■ **DATA**:
######
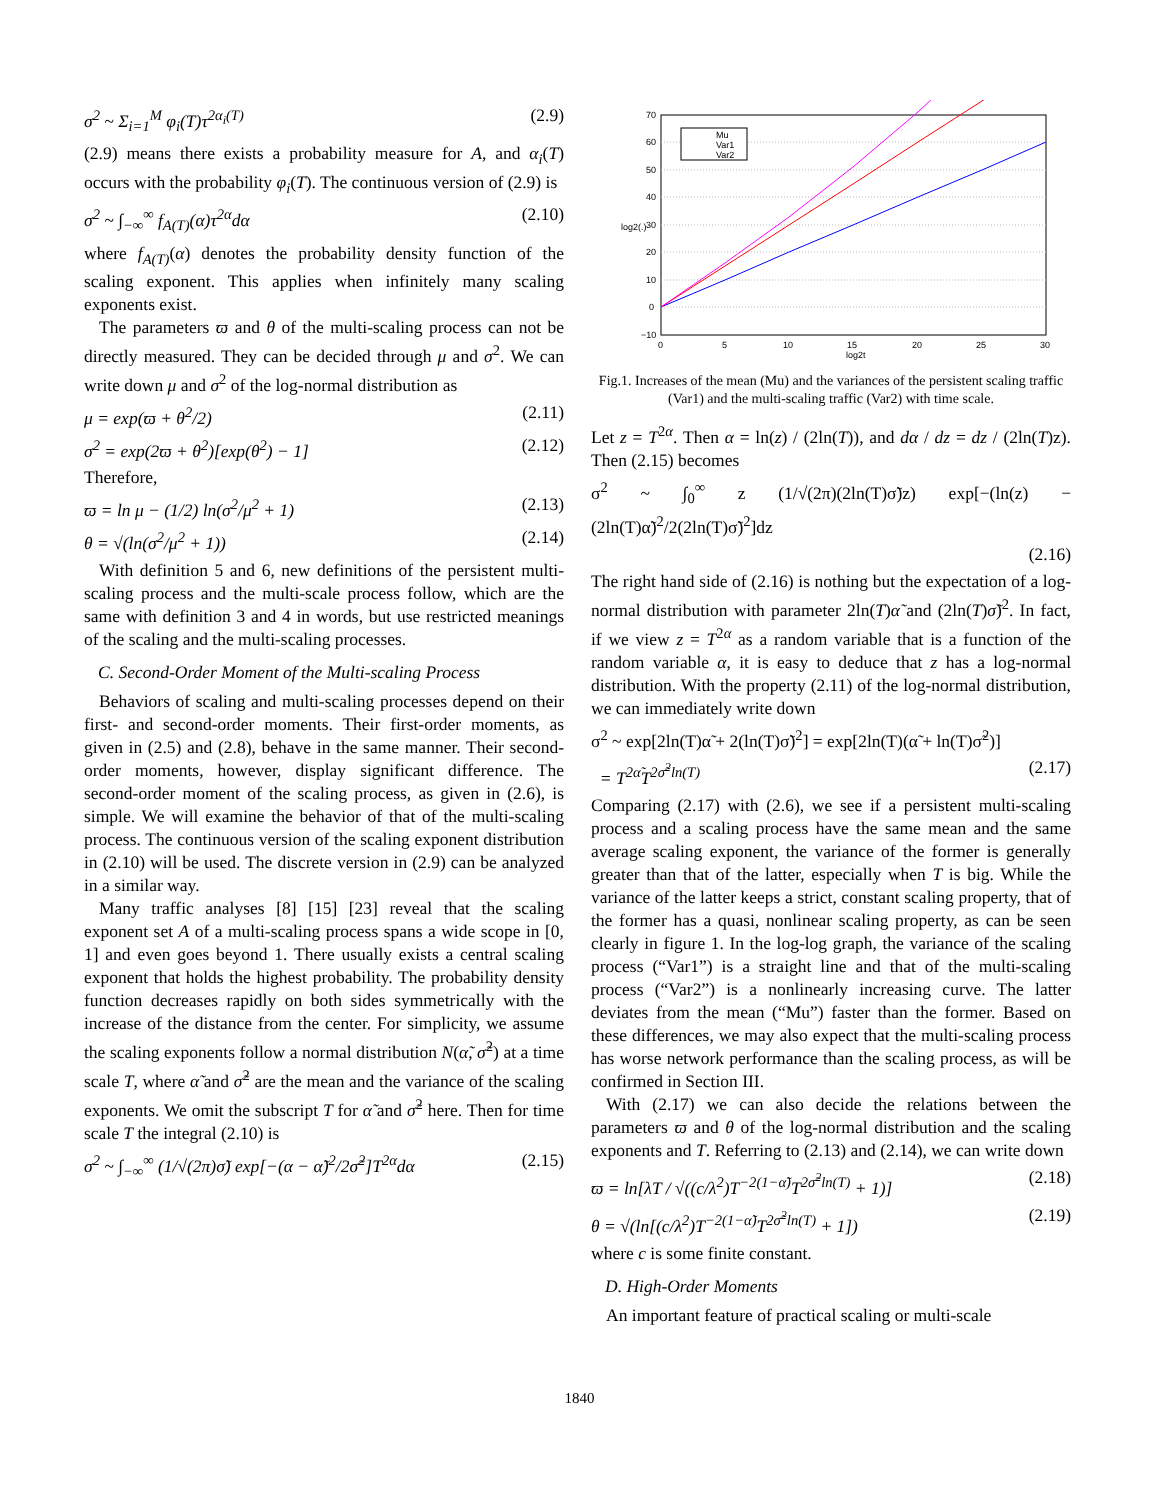σ<sup>2</sup> ~ Σ<sub>i=1</sub><sup>M</sup> φ<sub>i</sub>(T)τ<sup>2α<sub>i</sub>(T)</sup> (2.9)
(2.9) means there exists a probability measure for A, and α<sub>i</sub>(T) occurs with the probability φ<sub>i</sub>(T). The continuous version of (2.9) is
σ<sup>2</sup> ~ ∫<sub>−∞</sub><sup>∞</sup> f<sub>A(T)</sub>(α)τ<sup>2α</sup>dα (2.10)
where f<sub>A(T)</sub>(α) denotes the probability density function of the scaling exponent. This applies when infinitely many scaling exponents exist.
The parameters ϖ and θ of the multi-scaling process can not be directly measured. They can be decided through μ and σ<sup>2</sup>. We can write down μ and σ<sup>2</sup> of the log-normal distribution as
μ = exp(ϖ + θ<sup>2</sup>/2) (2.11)
σ<sup>2</sup> = exp(2ϖ + θ<sup>2</sup>)[exp(θ<sup>2</sup>) − 1] (2.12)
Therefore,
ϖ = ln μ − (1/2) ln(σ<sup>2</sup>/μ<sup>2</sup> + 1) (2.13)
θ = √(ln(σ<sup>2</sup>/μ<sup>2</sup> + 1)) (2.14)
With definition 5 and 6, new definitions of the persistent multi-scaling process and the multi-scale process follow, which are the same with definition 3 and 4 in words, but use restricted meanings of the scaling and the multi-scaling processes.
C. Second-Order Moment of the Multi-scaling Process
Behaviors of scaling and multi-scaling processes depend on their first- and second-order moments. Their first-order moments, as given in (2.5) and (2.8), behave in the same manner. Their second-order moments, however, display significant difference. The second-order moment of the scaling process, as given in (2.6), is simple. We will examine the behavior of that of the multi-scaling process. The continuous version of the scaling exponent distribution in (2.10) will be used. The discrete version in (2.9) can be analyzed in a similar way.
Many traffic analyses [8] [15] [23] reveal that the scaling exponent set A of a multi-scaling process spans a wide scope in [0, 1] and even goes beyond 1. There usually exists a central scaling exponent that holds the highest probability. The probability density function decreases rapidly on both sides symmetrically with the increase of the distance from the center. For simplicity, we assume the scaling exponents follow a normal distribution N(α̃, σ̃<sup>2</sup>) at a time scale T, where α̃ and σ̃<sup>2</sup> are the mean and the variance of the scaling exponents. We omit the subscript T for α̃ and σ̃<sup>2</sup> here. Then for time scale T the integral (2.10) is
σ<sup>2</sup> ~ ∫<sub>−∞</sub><sup>∞</sup> (1/√(2π)σ̃) exp[−(α − α̃)<sup>2</sup>/2σ̃<sup>2</sup>]T<sup>2α</sup>dα (2.15)
70
60
50
40
30
20
10
0
−10
0
5
10
15
20
25
30
log2t
log2(.)
Mu
Var1
Var2
Fig.1. Increases of the mean (Mu) and the variances of the persistent scaling traffic (Var1) and the multi-scaling traffic (Var2) with time scale.
Let z = T<sup>2α</sup>. Then α = ln(z) / (2ln(T)), and dα / dz = dz / (2ln(T)z). Then (2.15) becomes
σ<sup>2</sup> ~ ∫<sub>0</sub><sup>∞</sup> z (1/√(2π)(2ln(T)σ̃)z) exp[−(ln(z) − (2ln(T)α̃)<sup>2</sup>/2(2ln(T)σ̃)<sup>2</sup>]dz
(2.16)
The right hand side of (2.16) is nothing but the expectation of a log-normal distribution with parameter 2ln(T)α̃ and (2ln(T)σ̃)<sup>2</sup>. In fact, if we view z = T<sup>2α</sup> as a random variable that is a function of the random variable α, it is easy to deduce that z has a log-normal distribution. With the property (2.11) of the log-normal distribution, we can immediately write down
σ<sup>2</sup> ~ exp[2ln(T)α̃ + 2(ln(T)σ̃)<sup>2</sup>] = exp[2ln(T)(α̃ + ln(T)σ̃<sup>2</sup>)]
= T<sup>2α̃</sup>T<sup>2σ̃<sup>2</sup>ln(T)</sup> (2.17)
Comparing (2.17) with (2.6), we see if a persistent multi-scaling process and a scaling process have the same mean and the same average scaling exponent, the variance of the former is generally greater than that of the latter, especially when T is big. While the variance of the latter keeps a strict, constant scaling property, that of the former has a quasi, nonlinear scaling property, as can be seen clearly in figure 1. In the log-log graph, the variance of the scaling process (“Var1”) is a straight line and that of the multi-scaling process (“Var2”) is a nonlinearly increasing curve. The latter deviates from the mean (“Mu”) faster than the former. Based on these differences, we may also expect that the multi-scaling process has worse network performance than the scaling process, as will be confirmed in Section III.
With (2.17) we can also decide the relations between the parameters ϖ and θ of the log-normal distribution and the scaling exponents and T. Referring to (2.13) and (2.14), we can write down
ϖ = ln[λT / √((c/λ<sup>2</sup>)T<sup>−2(1−α̃)</sup>T<sup>2σ̃<sup>2</sup>ln(T)</sup> + 1)] (2.18)
θ = √(ln[(c/λ<sup>2</sup>)T<sup>−2(1−α̃)</sup>T<sup>2σ̃<sup>2</sup>ln(T)</sup> + 1]) (2.19)
where c is some finite constant.
D. High-Order Moments
An important feature of practical scaling or multi-scale
1840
######
■ **WHAT THE EXERCISE ASKS**: Look through the entries above and count each line holding "parameters"; report the count alone.

■ **TASK RESPONSE**: 2